Extracted records
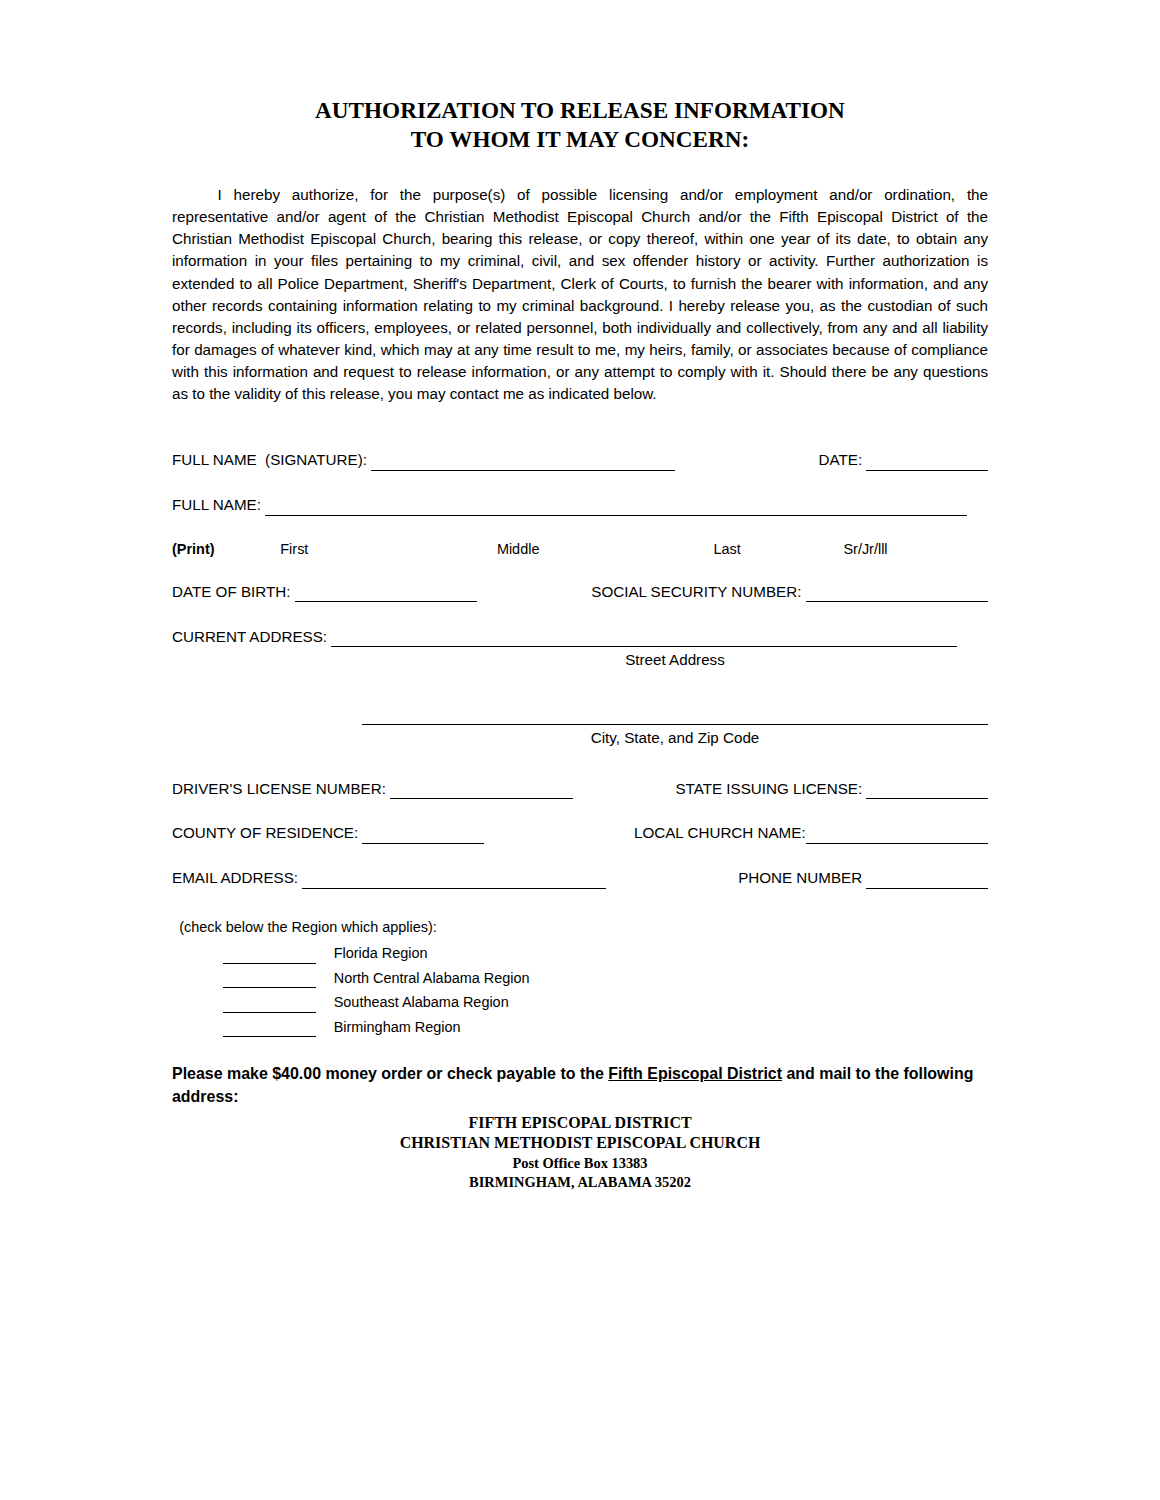AUTHORIZATION TO RELEASE INFORMATIONTO WHOM IT MAY CONCERN:
I hereby authorize, for the purpose(s) of possible licensing and/or employment and/or ordination, the representative and/or agent of the Christian Methodist Episcopal Church and/or the Fifth Episcopal District of the Christian Methodist Episcopal Church, bearing this release, or copy thereof, within one year of its date, to obtain any information in your files pertaining to my criminal, civil, and sex offender history or activity. Further authorization is extended to all Police Department, Sheriff's Department, Clerk of Courts, to furnish the bearer with information, and any other records containing information relating to my criminal background. I hereby release you, as the custodian of such records, including its officers, employees, or related personnel, both individually and collectively, from any and all liability for damages of whatever kind, which may at any time result to me, my heirs, family, or associates because of compliance with this information and request to release information, or any attempt to comply with it. Should there be any questions as to the validity of this release, you may contact me as indicated below.
FULL NAME (SIGNATURE): DATE:
FULL NAME:
(Print) First Middle Last Sr/Jr/lll
DATE OF BIRTH: SOCIAL SECURITY NUMBER:
CURRENT ADDRESS:
Street Address
City, State, and Zip Code
DRIVER'S LICENSE NUMBER: STATE ISSUING LICENSE:
COUNTY OF RESIDENCE: LOCAL CHURCH NAME:
EMAIL ADDRESS: PHONE NUMBER
(check below the Region which applies):
Florida Region
North Central Alabama Region
Southeast Alabama Region
Birmingham Region
Please make $40.00 money order or check payable to the Fifth Episcopal District and mail to the following address:
FIFTH EPISCOPAL DISTRICT
CHRISTIAN METHODIST EPISCOPAL CHURCH
Post Office Box 13383
BIRMINGHAM, ALABAMA 35202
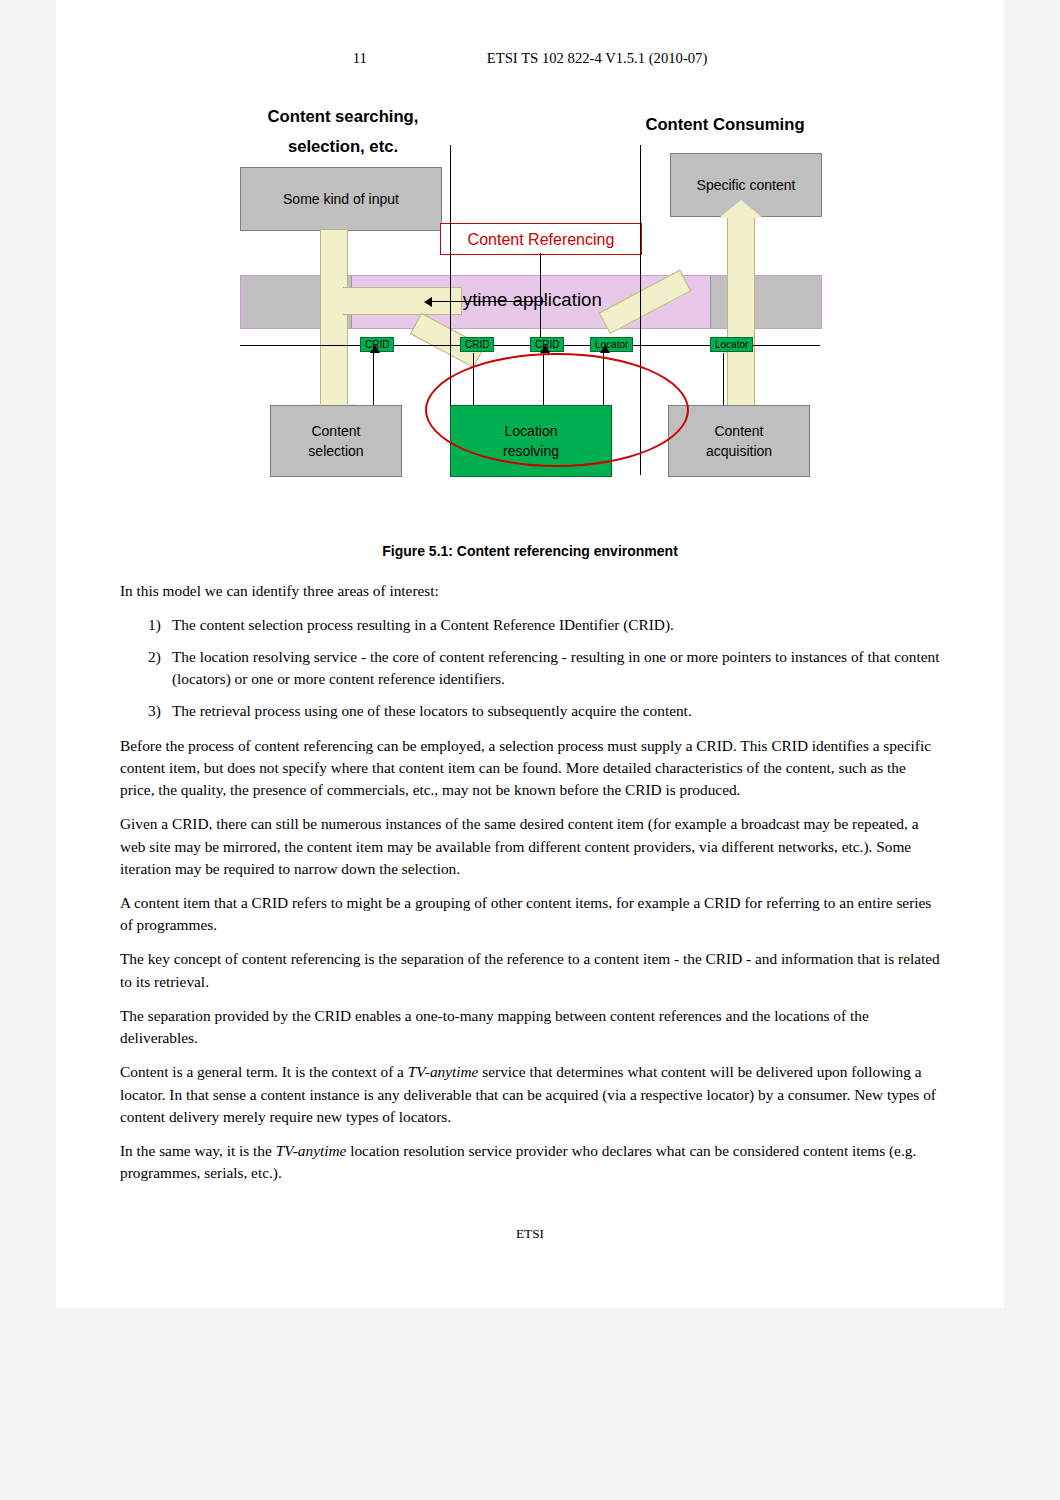11 ETSI TS 102 822-4 V1.5.1 (2010-07)
Content searching,
selection, etc.
Content Consuming
Some kind of input
Specific content
Content Referencing
TV-Anytime application
CRID
CRID
CRID
Locator
Locator
Content
selection
Location
resolving
Content
acquisition
Figure 5.1: Content referencing environment
In this model we can identify three areas of interest:
1) The content selection process resulting in a Content Reference IDentifier (CRID).
2) The location resolving service - the core of content referencing - resulting in one or more pointers to instances of that content (locators) or one or more content reference identifiers.
3) The retrieval process using one of these locators to subsequently acquire the content.
Before the process of content referencing can be employed, a selection process must supply a CRID. This CRID identifies a specific content item, but does not specify where that content item can be found. More detailed characteristics of the content, such as the price, the quality, the presence of commercials, etc., may not be known before the CRID is produced.
Given a CRID, there can still be numerous instances of the same desired content item (for example a broadcast may be repeated, a web site may be mirrored, the content item may be available from different content providers, via different networks, etc.). Some iteration may be required to narrow down the selection.
A content item that a CRID refers to might be a grouping of other content items, for example a CRID for referring to an entire series of programmes.
The key concept of content referencing is the separation of the reference to a content item - the CRID - and information that is related to its retrieval.
The separation provided by the CRID enables a one-to-many mapping between content references and the locations of the deliverables.
Content is a general term. It is the context of a TV-anytime service that determines what content will be delivered upon following a locator. In that sense a content instance is any deliverable that can be acquired (via a respective locator) by a consumer. New types of content delivery merely require new types of locators.
In the same way, it is the TV-anytime location resolution service provider who declares what can be considered content items (e.g. programmes, serials, etc.).
ETSI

_Directions:_ Please output the entries above exactly, leaving out every picture.

_Response to this task:_
AUTHORIZATION TO RELEASE INFORMATIONTO WHOM IT MAY CONCERN:
I hereby authorize, for the purpose(s) of possible licensing and/or employment and/or ordination, the representative and/or agent of the Christian Methodist Episcopal Church and/or the Fifth Episcopal District of the Christian Methodist Episcopal Church, bearing this release, or copy thereof, within one year of its date, to obtain any information in your files pertaining to my criminal, civil, and sex offender history or activity. Further authorization is extended to all Police Department, Sheriff's Department, Clerk of Courts, to furnish the bearer with information, and any other records containing information relating to my criminal background. I hereby release you, as the custodian of such records, including its officers, employees, or related personnel, both individually and collectively, from any and all liability for damages of whatever kind, which may at any time result to me, my heirs, family, or associates because of compliance with this information and request to release information, or any attempt to comply with it. Should there be any questions as to the validity of this release, you may contact me as indicated below.
FULL NAME (SIGNATURE): DATE:
FULL NAME:
(Print) First Middle Last Sr/Jr/lll
DATE OF BIRTH: SOCIAL SECURITY NUMBER:
CURRENT ADDRESS:
Street Address
City, State, and Zip Code
DRIVER'S LICENSE NUMBER: STATE ISSUING LICENSE:
COUNTY OF RESIDENCE: LOCAL CHURCH NAME:
EMAIL ADDRESS: PHONE NUMBER
(check below the Region which applies):
Florida Region
North Central Alabama Region
Southeast Alabama Region
Birmingham Region
Please make $40.00 money order or check payable to the Fifth Episcopal District and mail to the following address:
FIFTH EPISCOPAL DISTRICT
CHRISTIAN METHODIST EPISCOPAL CHURCH
Post Office Box 13383
BIRMINGHAM, ALABAMA 35202
11 ETSI TS 102 822-4 V1.5.1 (2010-07)
Content searching,
selection, etc.
Content Consuming
Some kind of input
Specific content
Content Referencing
TV-Anytime application
CRID
CRID
CRID
Locator
Locator
Content
selection
Location
resolving
Content
acquisition
Figure 5.1: Content referencing environment
In this model we can identify three areas of interest:
1) The content selection process resulting in a Content Reference IDentifier (CRID).
2) The location resolving service - the core of content referencing - resulting in one or more pointers to instances of that content (locators) or one or more content reference identifiers.
3) The retrieval process using one of these locators to subsequently acquire the content.
Before the process of content referencing can be employed, a selection process must supply a CRID. This CRID identifies a specific content item, but does not specify where that content item can be found. More detailed characteristics of the content, such as the price, the quality, the presence of commercials, etc., may not be known before the CRID is produced.
Given a CRID, there can still be numerous instances of the same desired content item (for example a broadcast may be repeated, a web site may be mirrored, the content item may be available from different content providers, via different networks, etc.). Some iteration may be required to narrow down the selection.
A content item that a CRID refers to might be a grouping of other content items, for example a CRID for referring to an entire series of programmes.
The key concept of content referencing is the separation of the reference to a content item - the CRID - and information that is related to its retrieval.
The separation provided by the CRID enables a one-to-many mapping between content references and the locations of the deliverables.
Content is a general term. It is the context of a TV-anytime service that determines what content will be delivered upon following a locator. In that sense a content instance is any deliverable that can be acquired (via a respective locator) by a consumer. New types of content delivery merely require new types of locators.
In the same way, it is the TV-anytime location resolution service provider who declares what can be considered content items (e.g. programmes, serials, etc.).
ETSI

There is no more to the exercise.